Leider ist auch das Gegenteil der Fall: Weniger Ressourcen bedeuten weniger Zugang zu Mobilität, und dadurch weniger Möglichkeiten, den eigenen Status zu verbessern. Der Soziologe Steffen Mau spricht in diesem Zusammenhang von einer „Schließungsglobalisierung“, die sich 2032 noch weiter zugespitzt haben wird. Die wichtigsten Herkunftsländer Geflüchteter, wie Syrien, Irak und Afghanistan, werden weiterhin am unteren Ende der Reisepass-Skala angesiedelt sind. Für fast alle Länder der Welt benötigen sie ein Visum, welches sie selten erhalten. Sie haben wenig, und entsprechend wenig wird ihnen (an Mobilität und damit an Chancen) gegeben. Der Begriff des „Ranking“ ist insofern passend, weil er genau das offenlegt, was dadurch entsteht: Eine Form der weltweiten Rangfolge, die den gesamten Globus einordnet und klassifiziert. „Some inhabit the globe; others are chained to place,“ wie es der polnisch-britische Soziologe Zygmunt Baumann auf den Punkt bringt.

2032 wird aber genau dieses System an der Kippe stehen. Europa und die USA werden ihre Asylverantwortlichkeit nicht mehr länger auslagern können, schon allein, weil mehr afrikanische und südasiatische Länder vom niedrigen ins mittlere Einkommensniveau rücken und damit auch mehr Ressourcen für Emigration haben. Gleichzeitig werden globale Verwerfungen als Folgen der Coronavirus-Pandemie, die in vielen Regionen Lebensmittelknappheit und wirtschaftliche Notlagen noch verschärft haben wird, zunehmen. Die Sicherheitslage in Ländern des Mittleren Ostens und Globalen Südens wird weiterhin prekär sein, Fluchtursachen wie Bürgerkriege und diktatorische Regime werden weiterhin bestehen – hat doch der Globale Norden seit 2015 legale Fluchtrouten unterbunden, statt sie auszubauen, wodurch aber nicht die von US-Präsident Joe Biden viel zitierten root causes (also die Wurzeln) globaler Fluchtbewegungen angegangen wurden. Im Gegenteil: Antworten auf die sogenannte „Flüchtlingsfrage“ wurden bequem verlagert – zeitlich nach hinten, in die (nun nicht mehr so ferne) Zukunft und örtlich in Drittstaaten mit zweifelhafter Sicherheits- und Menschenrechtslage.
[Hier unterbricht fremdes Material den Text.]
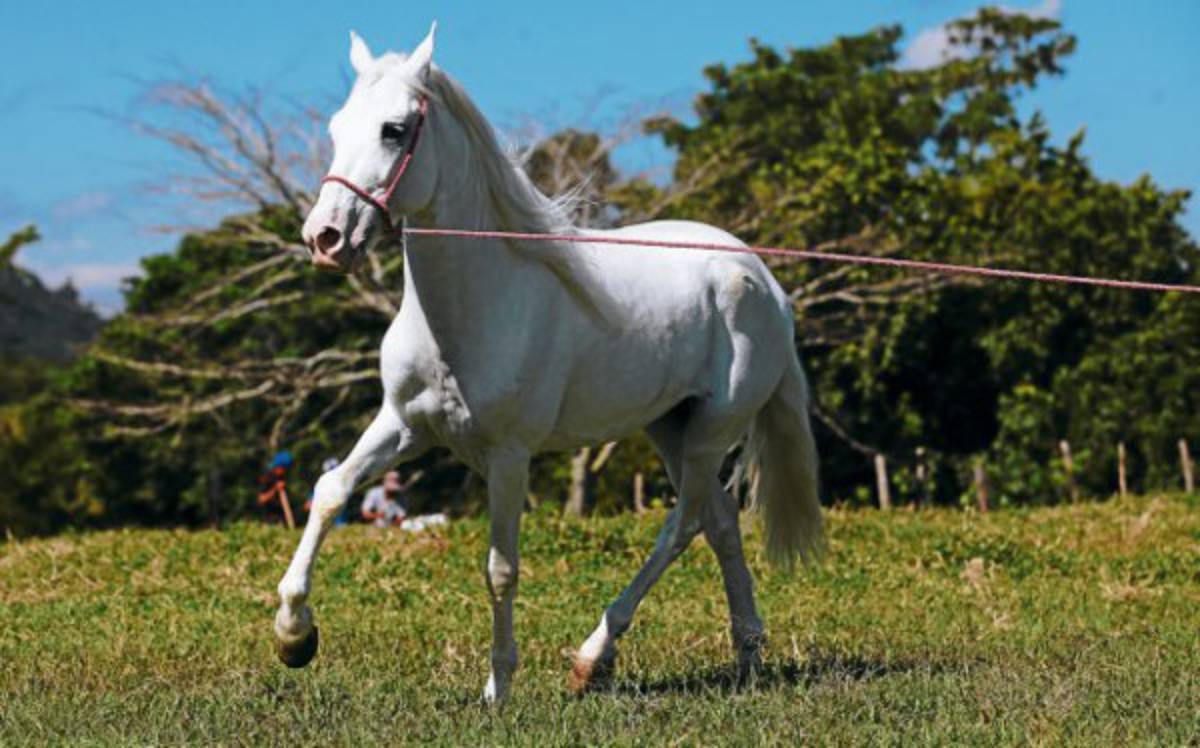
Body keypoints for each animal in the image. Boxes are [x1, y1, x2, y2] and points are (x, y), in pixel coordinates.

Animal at [273, 23, 822, 704]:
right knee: (718, 522)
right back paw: (745, 654)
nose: (324, 238)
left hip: (711, 431)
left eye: (394, 130)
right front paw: (294, 636)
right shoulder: (403, 425)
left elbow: (501, 568)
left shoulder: (509, 456)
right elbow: (329, 491)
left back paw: (595, 656)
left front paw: (498, 688)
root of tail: (764, 279)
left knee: (685, 523)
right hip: (670, 425)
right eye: (337, 126)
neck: (474, 306)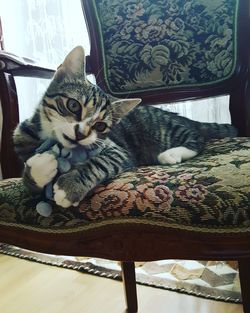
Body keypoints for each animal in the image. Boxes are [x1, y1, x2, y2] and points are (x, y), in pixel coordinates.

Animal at [13, 45, 236, 207]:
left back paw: (171, 153)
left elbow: (100, 162)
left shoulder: (118, 151)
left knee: (196, 139)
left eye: (100, 126)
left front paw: (71, 185)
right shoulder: (20, 139)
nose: (81, 133)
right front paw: (38, 169)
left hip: (162, 128)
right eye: (73, 105)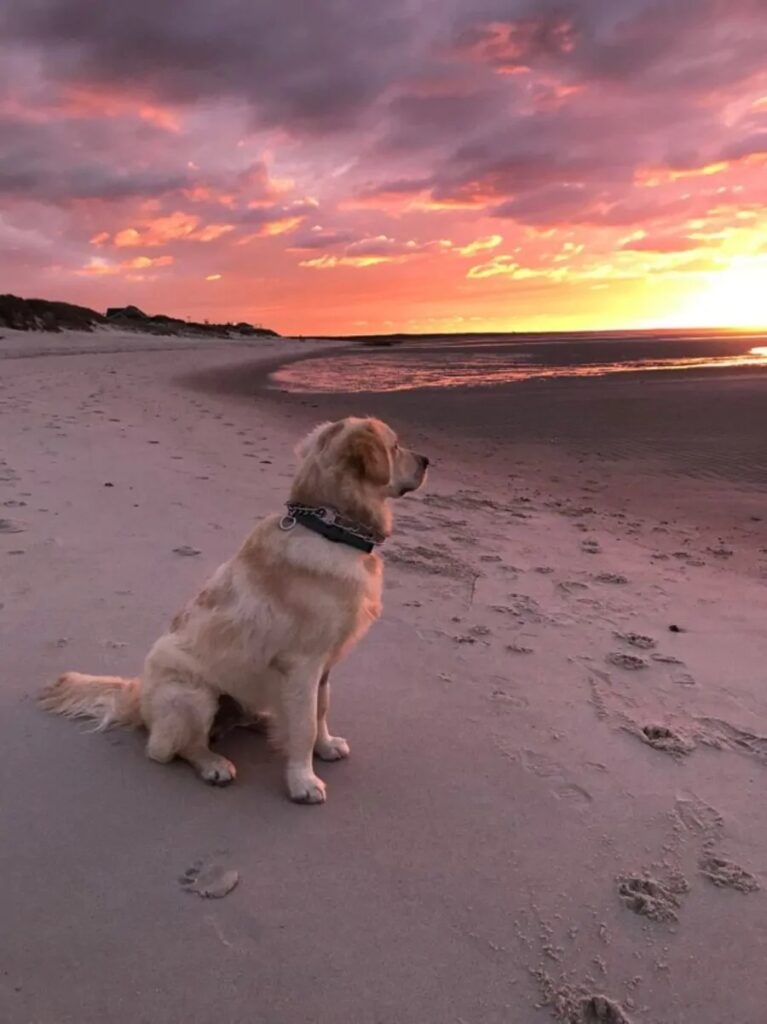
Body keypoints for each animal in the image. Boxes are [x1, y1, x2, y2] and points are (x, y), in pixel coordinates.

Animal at [41, 415, 428, 798]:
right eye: (396, 446)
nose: (426, 460)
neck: (328, 527)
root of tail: (137, 698)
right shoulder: (303, 663)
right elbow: (304, 725)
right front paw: (303, 781)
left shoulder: (325, 665)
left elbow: (321, 709)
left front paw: (326, 745)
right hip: (193, 695)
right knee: (168, 749)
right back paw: (213, 764)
Diese „Strategie“, so man sie denn überhaupt als solche bezeichnen mag, wird 2032 ihren Preis einfordern. Globale Ungleichheiten durch koloniales Erbe, die sich verschärfende Klimakrise, die Länder südlich der Sahara und Inselstaaten im Pazifik als erstes und am härtesten zu spüren bekommen, und illegitime Machthaber, die europäische und amerikanische Regierungen weiterhin mit Waffen versorgen oder mit Flüchtlingsdeals gegen diplomatische Handhabe immunisieren, werden dazu führen, dass die Zahl der Menschen auf der Flucht in den 2030ern auf über 100 Millionen gestiegen sein wird. Das ist keine gewagte Prognose, sondern einer sehr konservative Schätzung, liegt die Zahl jener Menschen, die gewaltsam aus ihrer Heimat vertreiben wurden, bereits jetzt bei über 80 Millionen.

Die 2030er könnten somit eine Dekade der Entscheidung sein: Zu groß wird der (von Europa und den USA selbst verursachte) Druck aus Herkunfts- und Transitländern sein, als dass man Asyl- und Migrationspolitik weiter externalisieren kann. Zu groß das Elend der „Lagerhaltung“ von geflüchteten Menschen, zu sichtbar die Menschenrechtsverletzungen an den Außengrenzen, die zunehmend nicht nur vermeintliche Werte, sondern auch Rechtsstaatlichkeit und wirtschaftliche Vormacht der EU in Frage stellen werden. Gleichzeitig wird eine rapide gealterte und schrumpfende Gesellschaft, noch befeuert von pandemischer Übersterblichkeit und Langzeitfolgen, vor ökonomischen und sozialen Herausforderungen stehen. Das könnte der Zeitpunkt sein, in dem sich Entscheidungsträger*innen von einem defizitär- auf einen ressourcenbetonten Migrationsdiskurs verständigen (müssen): Temporäre Einreise für Migrant*innen aus dem Globalen Süden zulassen (Stichwort zirkuläre Migration), legale Fluchtrouten ausbauen, den Spurwechsel zwischen Arbeitsmigrations- und humanitärer Schiene ermöglichen.

Was im Jahr 2022 utopisch klingen mag, kann 2032 schon nüchterne Notwendigkeit geworden sein.